§ Data for review
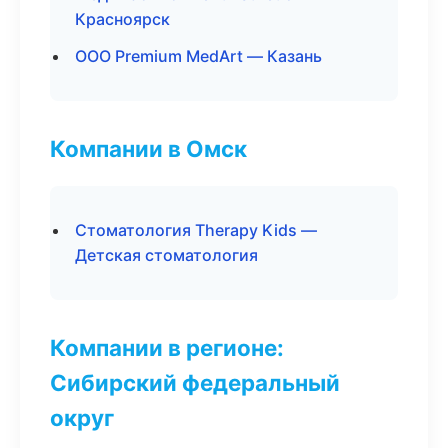
Красноярск
ООО Premium MedArt — Казань
Компании в Омск
Стоматология Therapy Kids —
Детская стоматология
Компании в регионе:
Сибирский федеральный
округ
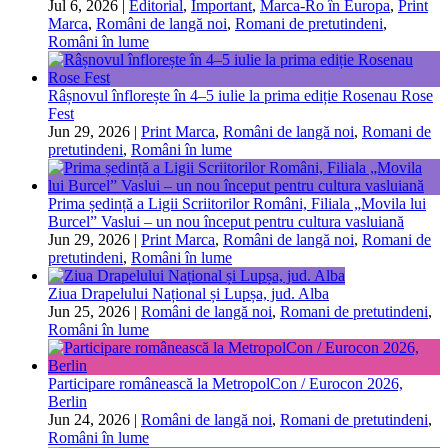
Jul 6, 2026
|
Editorial
,
Important
,
Marca-Ro în Europa
,
Print
Marca
,
Români de langă noi
,
Romani de pretutindeni
,
Români în lume
Râșnovul înflorește în 4–5 iulie la prima ediție Rosenau Rose
Fest
Jun 29, 2026
|
Print Marca
,
Români de langă noi
,
Romani de
pretutindeni
,
Români în lume
Prima ședință a Ligii Scriitorilor Români, Filiala „Movila lui
Burcel” Vaslui – un nou început pentru cultura vasluiană
Jun 29, 2026
|
Print Marca
,
Români de langă noi
,
Romani de
pretutindeni
,
Români în lume
Ziua Drapelului Național și Lupșa, jud. Alba
Jun 25, 2026
|
Români de langă noi
,
Romani de pretutindeni
,
Români în lume
Participare românească la MetropolCon / Eurocon 2026,
Berlin
Jun 24, 2026
|
Români de langă noi
,
Romani de pretutindeni
,
Români în lume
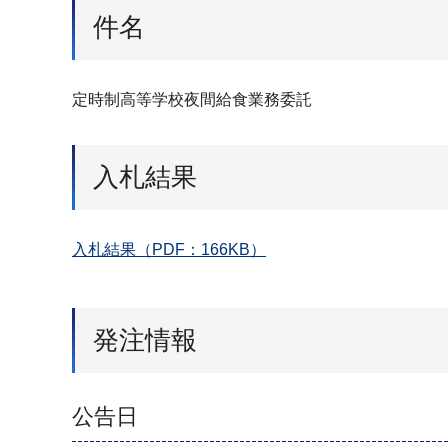
件名
定時制高等学校夜間給食業務委託
入札結果
入札結果（PDF：166KB）
発注情報
公告日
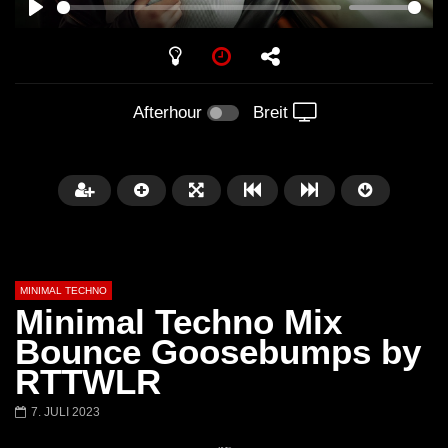
PLAY
Afterhour
Breit
MINIMAL TECHNO
Minimal Techno Mix
Bounce Goosebumps by
RTTWLR
Später
03:28
01:00:35
7. JULI 2023
Ricardo Villalobos @ Stereo,
NEW Exclusive Set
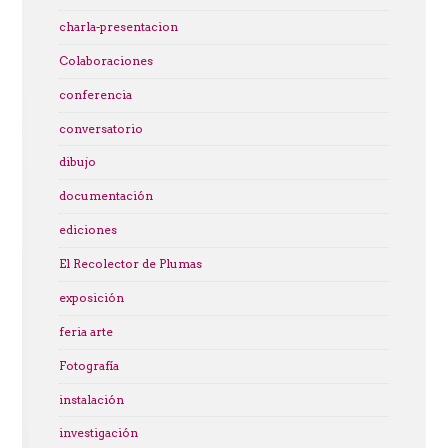
charla-presentacion
Colaboraciones
conferencia
conversatorio
dibujo
documentación
ediciones
El Recolector de Plumas
exposición
feria arte
Fotografía
instalación
investigación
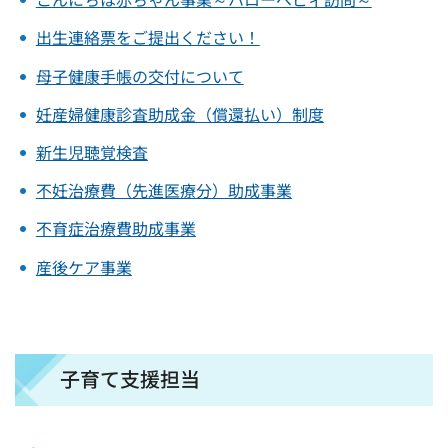
出生連絡票をご提出ください！
母子健康手帳の交付について
妊産婦健康診査助成金（償還払い）制度
新生児聴覚検査
不妊治療費（先進医療分）助成事業
不育症治療費助成事業
産後ケア事業
子育て支援担当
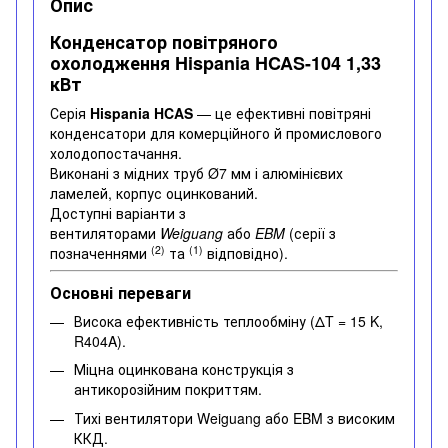
Опис
Конденсатор повітряного
охолодження Hispania HCAS-104 1,33
кВт
Серія
Hispania HCAS
— це ефективні повітряні
конденсатори для комерційного й промислового
холодопостачання.
Виконані з мідних труб Ø7 мм і алюмінієвих
ламелей, корпус оцинкований.
Доступні варіанти з
вентиляторами
Weiguang
або
EBM
(серії з
(2)
(1)
позначеннями
та
відповідно).
Основні переваги
Висока ефективність теплообміну (ΔT = 15 K,
R404A).
Міцна оцинкована конструкція з
антикорозійним покриттям.
Тихі вентилятори Weiguang або EBM з високим
ККД.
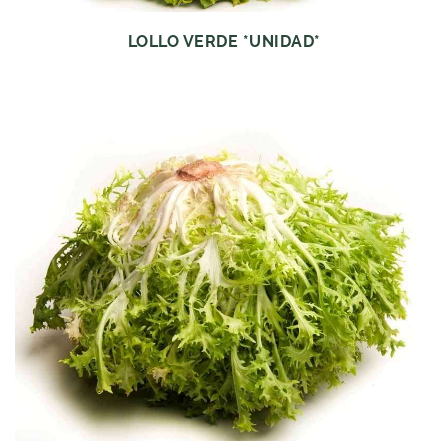
LOLLO VERDE *UNIDAD*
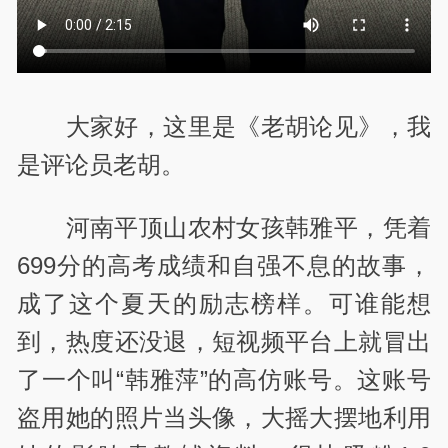
大家好，这里是《老胡论见》，我
是评论员老胡。
河南平顶山农村女孩韩雅平，凭着
699分的高考成绩和自强不息的故事，
成了这个夏天的励志榜样。可谁能想
到，热度还没退，短视频平台上就冒出
了一个叫“韩雅萍”的高仿账号。这账号
盗用她的照片当头像，大摇大摆地利用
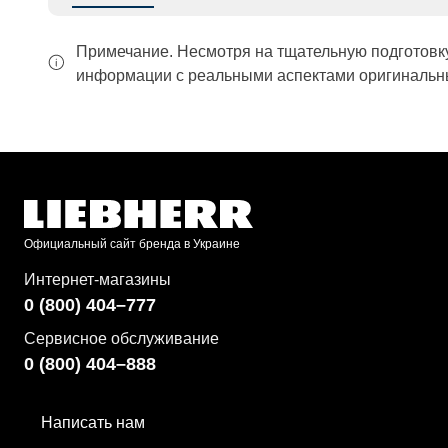
Примечание. Несмотря на тщательную подготовк
информации с реальными аспектами оригинальны
Официальный сайт бренда в Украине
Интернет-магазины
0 (800) 404–777
Сервисное обслуживание
0 (800) 404–888
Написать нам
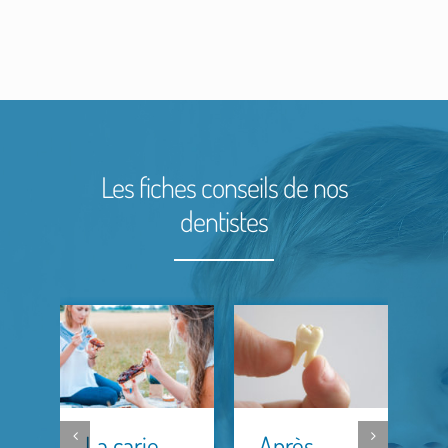
Les fiches conseils de nos
dentistes
L
s
d
La carie
Après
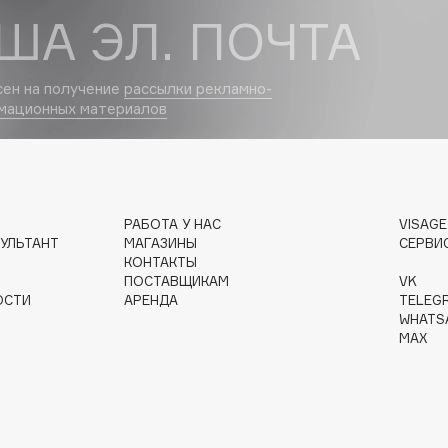
ША ЭЛ. ПОЧТА
Dr.Althea
Dr.Ceuracle
сен на получение
рассылки рекламно-
Dr.Jart+
мационных материалов
DSD de Luxe
Dyson
РАБОТА У НАС
VISAG
УЛЬТАНТ
МАГАЗИНЫ
СЕРВИ
КОНТАКТЫ
ПОСТАВЩИКАМ
VK
ОСТИ
АРЕНДА
TELEG
WHATS
MAX
Estrâde
Estée Lauder
Etat Pur
Etude House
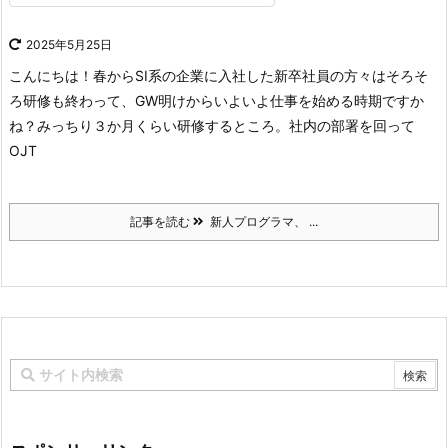
2025年5月25日
こんにちは！
春からSI系の企業に入社した新卒社員の方々はそろそ
ろ研修も終わって、GW明けからいよいよ仕事を始める時期ですか
ね？
みっちり３か月くらい研修するところ。
社内の部署を回って
OJT
記事を読む
新人プログラマ、 ...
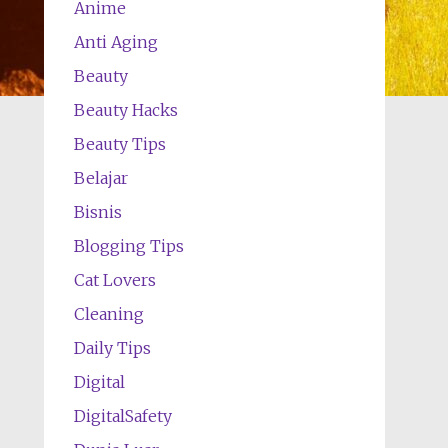
Anime
Anti Aging
Beauty
Beauty Hacks
Beauty Tips
Belajar
Bisnis
Blogging Tips
Cat Lovers
Cleaning
Daily Tips
Digital
DigitalSafety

§ Required action
Every line above should be repeated exactly; pictures stay out of the copy.

§ Response for this exercise
Красноярск
ООО Premium MedArt — Казань
Компании в Омск
Стоматология Therapy Kids —
Детская стоматология
Компании в регионе:
Сибирский федеральный
округ
Jul 6, 2026
|
Editorial
,
Important
,
Marca-Ro în Europa
,
Print
Marca
,
Români de langă noi
,
Romani de pretutindeni
,
Români în lume
Râșnovul înflorește în 4–5 iulie la prima ediție Rosenau Rose
Fest
Jun 29, 2026
|
Print Marca
,
Români de langă noi
,
Romani de
pretutindeni
,
Români în lume
Prima ședință a Ligii Scriitorilor Români, Filiala „Movila lui
Burcel” Vaslui – un nou început pentru cultura vasluiană
Jun 29, 2026
|
Print Marca
,
Români de langă noi
,
Romani de
pretutindeni
,
Români în lume
Ziua Drapelului Național și Lupșa, jud. Alba
Jun 25, 2026
|
Români de langă noi
,
Romani de pretutindeni
,
Români în lume
Participare românească la MetropolCon / Eurocon 2026,
Berlin
Jun 24, 2026
|
Români de langă noi
,
Romani de pretutindeni
,
Români în lume
件名
定時制高等学校夜間給食業務委託
入札結果
入札結果（PDF：166KB）
発注情報
公告日
PLAY
Afterhour
Breit
MINIMAL TECHNO
Minimal Techno Mix
Bounce Goosebumps by
RTTWLR
Später
03:28
01:00:35
7. JULI 2023
Ricardo Villalobos @ Stereo,
NEW Exclusive Set
charla-presentacion
Colaboraciones
conferencia
conversatorio
dibujo
documentación
ediciones
El Recolector de Plumas
exposición
feria arte
Fotografía
instalación
investigación
出生連絡票をご提出ください！
母子健康手帳の交付について
妊産婦健康診査助成金（償還払い）制度
新生児聴覚検査
不妊治療費（先進医療分）助成事業
不育症治療費助成事業
産後ケア事業
子育て支援担当
Опис
Конденсатор повітряного
охолодження Hispania HCAS-104 1,33
кВт
Серія
Hispania HCAS
— це ефективні повітряні
конденсатори для комерційного й промислового
холодопостачання.
Виконані з мідних труб Ø7 мм і алюмінієвих
ламелей, корпус оцинкований.
Доступні варіанти з
вентиляторами
Weiguang
або
EBM
(серії з
(2)
(1)
позначеннями
та
відповідно).
Основні переваги
Висока ефективність теплообміну (ΔT = 15 K,
R404A).
Міцна оцинкована конструкція з
антикорозійним покриттям.
Тихі вентилятори Weiguang або EBM з високим
ККД.
LOLLO VERDE *UNIDAD*
大家好，这里是《老胡论见》，我
是评论员老胡。
河南平顶山农村女孩韩雅平，凭着
699分的高考成绩和自强不息的故事，
成了这个夏天的励志榜样。可谁能想
到，热度还没退，短视频平台上就冒出
了一个叫“韩雅萍”的高仿账号。这账号
盗用她的照片当头像，大摇大摆地利用
Примечание. Несмотря на тщательную подготовк
информации с реальными аспектами оригинальны
Официальный сайт бренда в Украине
Интернет-магазины
0 (800) 404–777
Сервисное обслуживание
0 (800) 404–888
Написать нам
Les fiches conseils de nos
dentistes
L
s
d
La carie
Après
ША ЭЛ. ПОЧТА
Dr.Althea
Dr.Ceuracle
сен на получение
рассылки рекламно-
Dr.Jart+
мационных материалов
DSD de Luxe
Dyson
РАБОТА У НАС
VISAG
УЛЬТАНТ
МАГАЗИНЫ
СЕРВИ
КОНТАКТЫ
ПОСТАВЩИКАМ
VK
ОСТИ
АРЕНДА
TELEG
WHATS
MAX
Estrâde
Estée Lauder
Etat Pur
Etude House
2025年5月25日
こんにちは！
春からSI系の企業に入社した新卒社員の方々はそろそ
ろ研修も終わって、GW明けからいよいよ仕事を始める時期ですか
ね？
みっちり３か月くらい研修するところ。
社内の部署を回って
OJT
記事を読む
新人プログラマ、 ...
Anime
Anti Aging
Beauty
Beauty Hacks
Beauty Tips
Belajar
Bisnis
Blogging Tips
Cat Lovers
Cleaning
Daily Tips
Digital
DigitalSafety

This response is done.